• Your task: Condense the paragraph of the Furi review that begins "Furi is a stylish action boss rush game" into a shorter version that keeps its main facts.

• Extract to read:
......
Studying your enemy’s mechanics. Memorizing their moves. Working up half-second reflexes to avoid flurries after flurries of bullets and swings. Dying over and over and over and over and over. These tasks are usually painfully stressful, frustrating, and sometimes straight up turns you off from a game. Furi takes these struggles and makes them more satisfying, more fun, and more difficult; all in the same breath.
Furi is a stylish action boss rush game, combining hack-n-slash and bullet hell gameplay, largely influenced by the works of Hideki Kamiya, Shinji Mikami and Hideo Kojima. With passionately hand-crafted bosses, vibrant colors, lively character designs, Furi is presenting a game straight out of the 90s, channelling both the neon-aesthetic of many pop culture media, and the pure gameplay experience of going from one challenge to the next with no hesitation.
From then on, the game is separated into three segments: gameplay, cutscenes, and “exposition hallways.” After the cutscene ends, you have free reign…to walk. That’s all you can do, and the character walks at a frustratingly slow pace, but this problem is semi-solved with the auto-walk ability. It is very cinematic, although, which makes them feel like controllable cutscenes.
......
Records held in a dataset
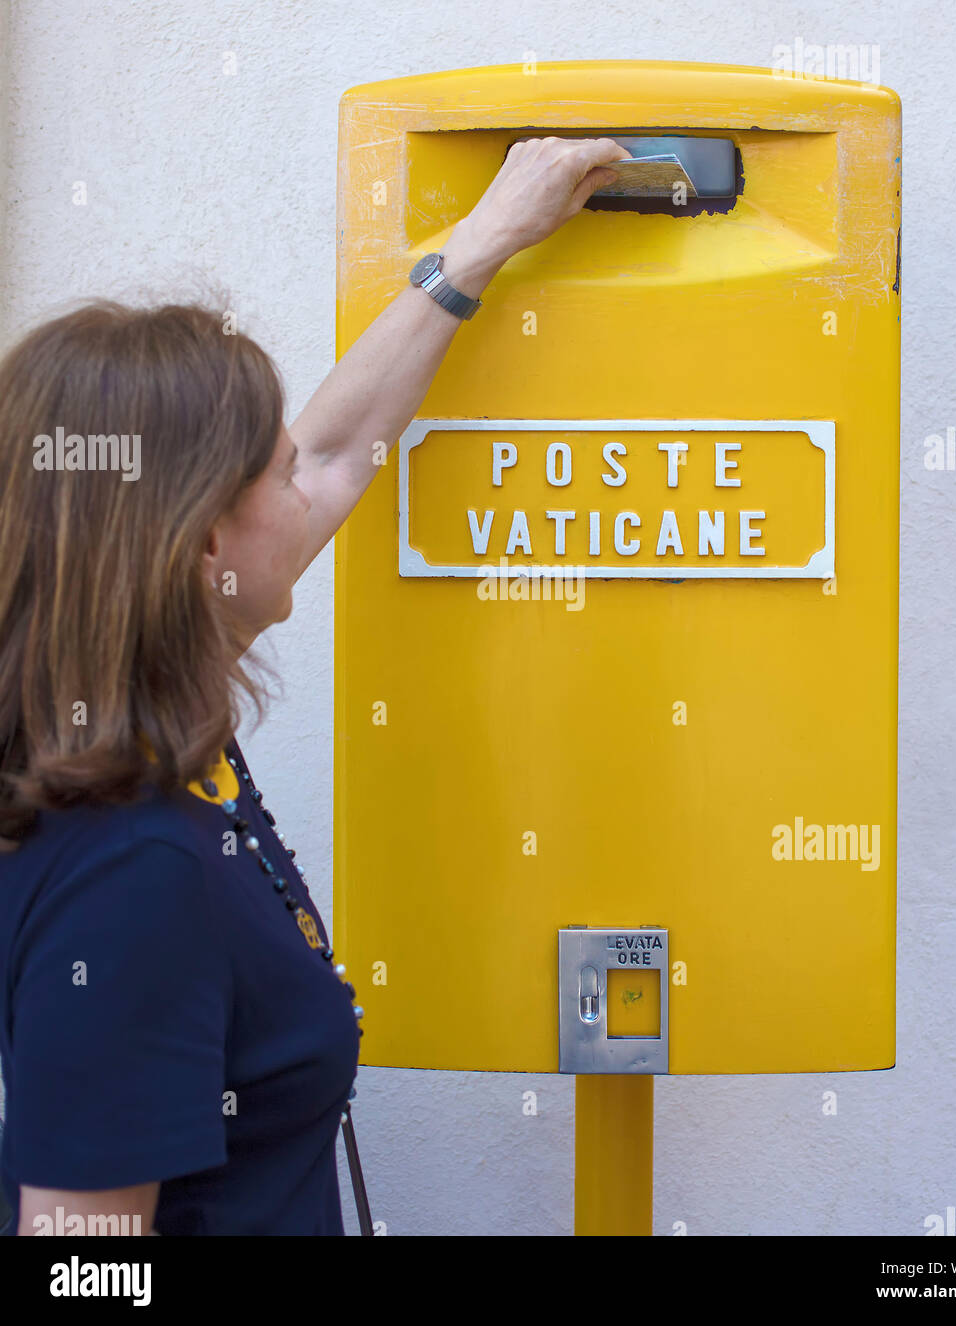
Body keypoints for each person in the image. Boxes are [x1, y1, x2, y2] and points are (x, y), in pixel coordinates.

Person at [0, 137, 630, 1236]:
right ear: (203, 548)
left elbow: (341, 451)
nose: (312, 491)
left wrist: (477, 248)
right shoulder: (132, 870)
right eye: (277, 476)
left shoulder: (126, 759)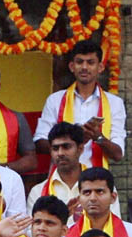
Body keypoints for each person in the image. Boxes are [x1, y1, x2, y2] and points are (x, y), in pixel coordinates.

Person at [35, 38, 126, 168]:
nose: (84, 67)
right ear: (72, 67)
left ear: (100, 67)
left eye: (90, 62)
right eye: (79, 62)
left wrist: (98, 137)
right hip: (61, 180)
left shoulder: (114, 103)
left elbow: (118, 154)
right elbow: (39, 143)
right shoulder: (55, 100)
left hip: (97, 181)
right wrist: (71, 141)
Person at [28, 122, 122, 216]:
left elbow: (113, 226)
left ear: (80, 149)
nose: (60, 153)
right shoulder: (38, 192)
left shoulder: (103, 188)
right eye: (55, 148)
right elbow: (33, 230)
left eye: (66, 147)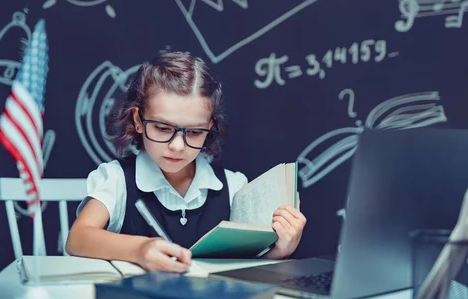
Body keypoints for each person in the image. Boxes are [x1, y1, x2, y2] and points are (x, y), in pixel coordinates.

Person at [66, 51, 306, 273]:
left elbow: (243, 270)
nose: (177, 146)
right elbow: (77, 238)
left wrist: (278, 251)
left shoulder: (234, 187)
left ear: (209, 128)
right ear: (138, 120)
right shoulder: (117, 180)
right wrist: (139, 250)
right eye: (162, 128)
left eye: (194, 132)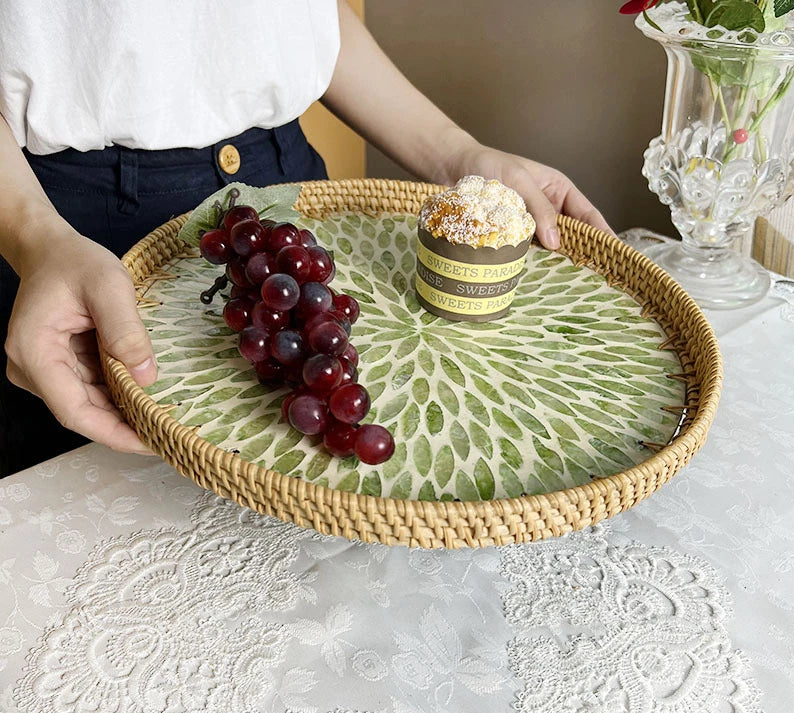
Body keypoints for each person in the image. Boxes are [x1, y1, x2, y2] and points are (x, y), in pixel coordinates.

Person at [0, 0, 611, 476]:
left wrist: (457, 154)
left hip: (289, 203)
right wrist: (32, 234)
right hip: (64, 235)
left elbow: (298, 16)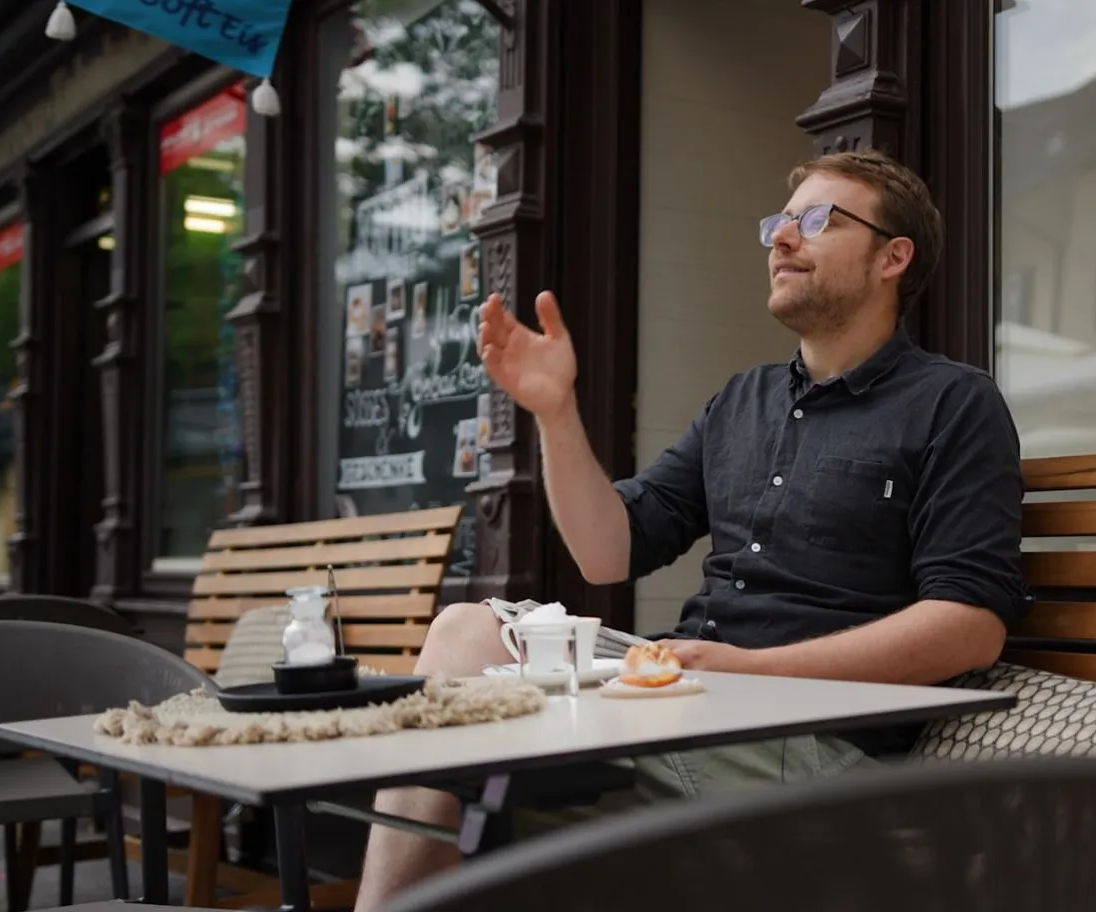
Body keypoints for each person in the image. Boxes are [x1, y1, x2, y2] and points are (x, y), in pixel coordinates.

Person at [352, 148, 1031, 909]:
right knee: (463, 635)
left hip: (815, 732)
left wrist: (746, 670)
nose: (781, 239)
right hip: (693, 694)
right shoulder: (741, 401)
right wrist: (554, 412)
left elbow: (971, 627)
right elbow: (609, 552)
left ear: (892, 257)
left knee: (476, 763)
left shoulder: (953, 404)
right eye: (779, 222)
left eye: (816, 221)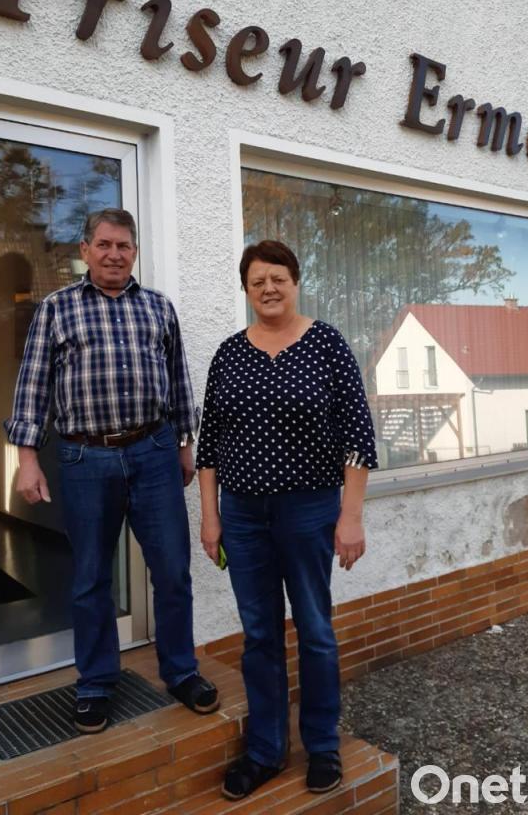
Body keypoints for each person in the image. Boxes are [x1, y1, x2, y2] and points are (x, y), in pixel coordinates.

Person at [5, 208, 218, 733]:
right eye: (104, 244)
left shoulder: (158, 308)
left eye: (123, 246)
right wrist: (27, 458)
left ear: (135, 252)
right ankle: (97, 682)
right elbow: (32, 386)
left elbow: (178, 380)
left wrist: (184, 444)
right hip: (85, 458)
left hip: (154, 452)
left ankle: (181, 671)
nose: (114, 254)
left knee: (172, 571)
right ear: (85, 250)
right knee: (90, 577)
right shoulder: (56, 309)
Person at [197, 239, 377, 800]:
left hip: (309, 510)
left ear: (296, 282)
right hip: (243, 515)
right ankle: (266, 751)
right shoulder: (229, 353)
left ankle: (322, 745)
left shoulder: (326, 344)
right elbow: (209, 446)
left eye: (278, 278)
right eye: (258, 281)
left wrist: (351, 516)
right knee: (259, 635)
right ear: (246, 290)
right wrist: (210, 517)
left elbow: (358, 437)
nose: (269, 288)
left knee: (315, 630)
......
• Output: Furi is a stylish boss rush action game that mixes hack-n-slash and bullet hell gameplay. It draws heavily on the work of Hideki Kamiya, Shinji Mikami and Hideo Kojima. Its hand-crafted bosses, vibrant colors and lively character designs give it a 90s feel, combining a neon pop-culture look with pure gameplay that moves from one challenge straight to the next.